Segment Open

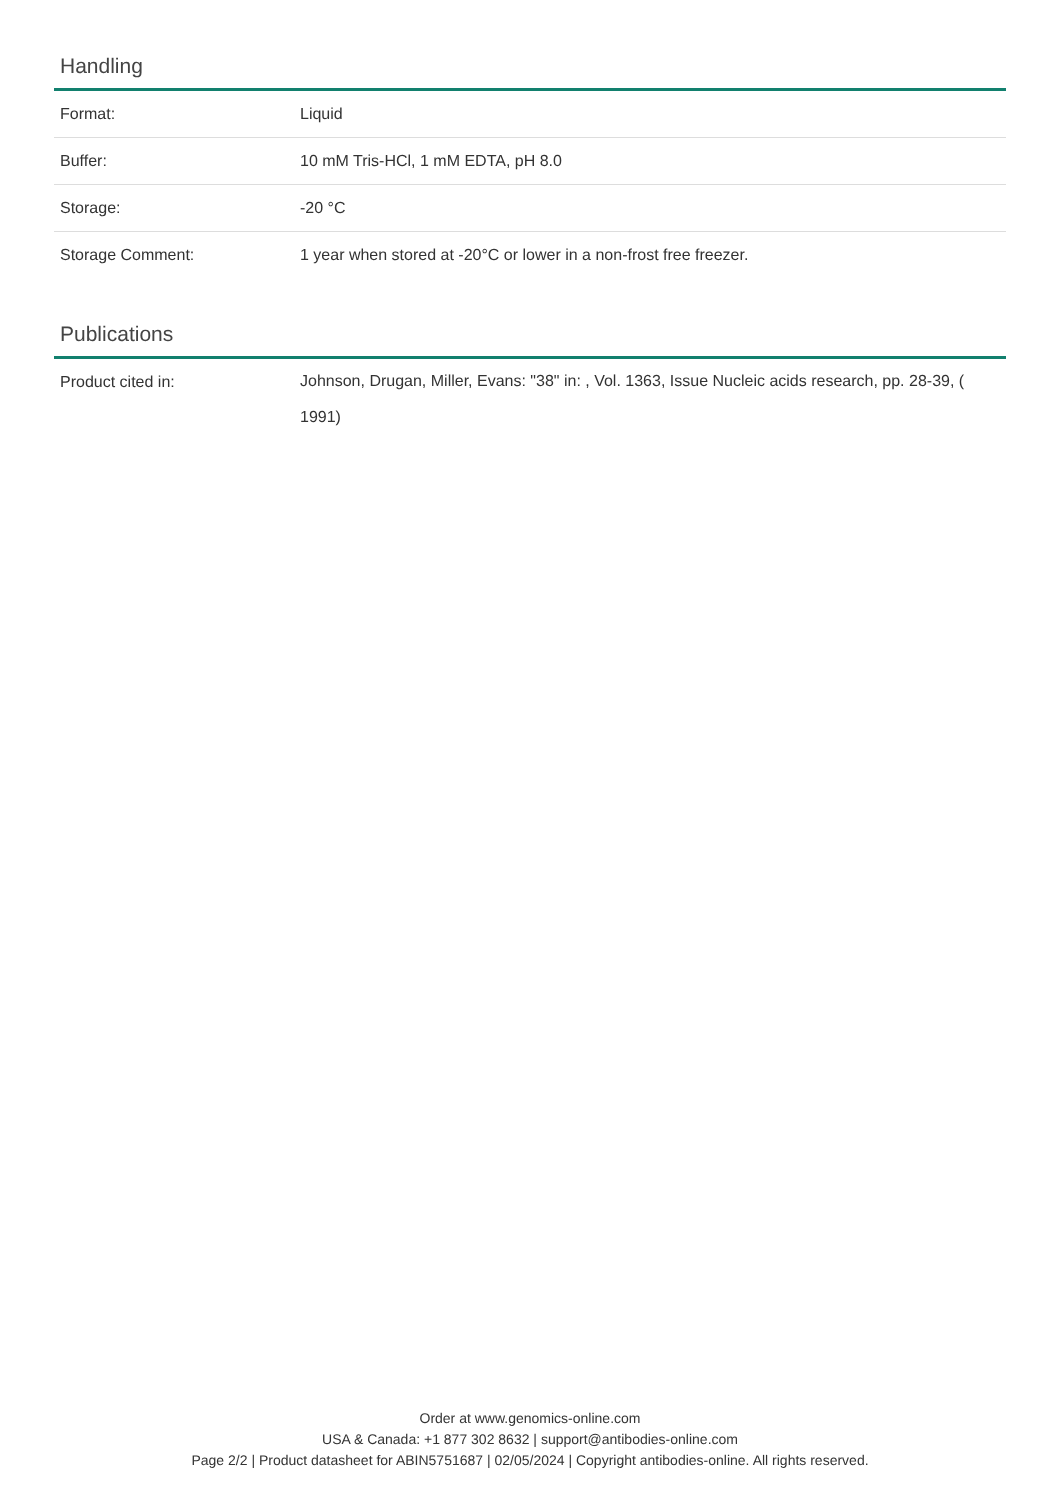Handling
| Format: | Liquid |
| Buffer: | 10 mM Tris-HCl, 1 mM EDTA, pH 8.0 |
| Storage: | -20 °C |
| Storage Comment: | 1 year when stored at -20°C or lower in a non-frost free freezer. |
Publications
| Product cited in: | Johnson, Drugan, Miller, Evans: "38" in: , Vol. 1363, Issue Nucleic acids research, pp. 28-39, ( 1991) |
Order at www.genomics-online.com
USA & Canada: +1 877 302 8632 | support@antibodies-online.com
Page 2/2 | Product datasheet for ABIN5751687 | 02/05/2024 | Copyright antibodies-online. All rights reserved.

Segment Closed

▶ **WHAT IS EXPECTED**:
Could you retype every record above exactly, leaving the pictures out?

▶ **RESPONSE BOX**:
Handling
| Format: | Liquid |
| Buffer: | 10 mM Tris-HCl, 1 mM EDTA, pH 8.0 |
| Storage: | -20 °C |
| Storage Comment: | 1 year when stored at -20°C or lower in a non-frost free freezer. |
Publications
| Product cited in: | Johnson, Drugan, Miller, Evans: "38" in: , Vol. 1363, Issue Nucleic acids research, pp. 28-39, ( 1991) |
Order at www.genomics-online.com
USA & Canada: +1 877 302 8632 | support@antibodies-online.com
Page 2/2 | Product datasheet for ABIN5751687 | 02/05/2024 | Copyright antibodies-online. All rights reserved.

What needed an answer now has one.